One is not a prime number, but two is.

So I need two and a tail.

Three is also a prime number.

So I include this one.

Four isn't prime, so I don't need this.

I can see I have two outcomes out of eight in total.

So I write the probability of getting a prime number and a tail is two eighths or one quarter.

I could also write this as not point two, five, or 25%.

Here's a question for you to try.

Pause the video to complete the task and restart when you're finished.

Here are the answers.

Once you have filled in the sample space, we need to look for heads on the top row.

We need to also look for heads with an even number.

There are three of these two H, four H, and six H.

So the probability is three twelves or quator.

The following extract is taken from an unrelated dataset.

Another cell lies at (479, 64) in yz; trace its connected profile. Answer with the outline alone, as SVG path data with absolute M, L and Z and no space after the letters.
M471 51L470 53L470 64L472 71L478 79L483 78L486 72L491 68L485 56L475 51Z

If you simplify this fraction.

We're now going to look at finding probabilities from a two-way table.

This table shows some information about some year nine and year 10 students who have entered a prize draw.

We need to find the following probabilities.

Let's begin with finding the probability that the student selected is a girl.

We need to know how many girls there are in total.

There are 238 girls out of a total number of 460 students.

So the probability is 238 out of 460, which we write as a fraction, and we can simplify this.

What's the probability that a girl from year nine is picked? We need to find the number of girls in year nine in the table.

There are 132 girls in year nine.

So this is 132 out of 460.

And again, we can simplify this.

In part c, we're given some information first.

we're told the boy selected so we can ignore the girls now.

What's the probability he's in year 10.

There are 115 boys in year 10 out of 222 boys in total.

So the probability is 115 out of 222.

Be really careful here, it's a common mistake to write the denominators as 460.

But because we're told that the boy is randomly selected, we can ignore the other information and just focus on the boys.

Similarly, in Part d, we're told the year nine was randomly selected, so we can ignore the year 10s.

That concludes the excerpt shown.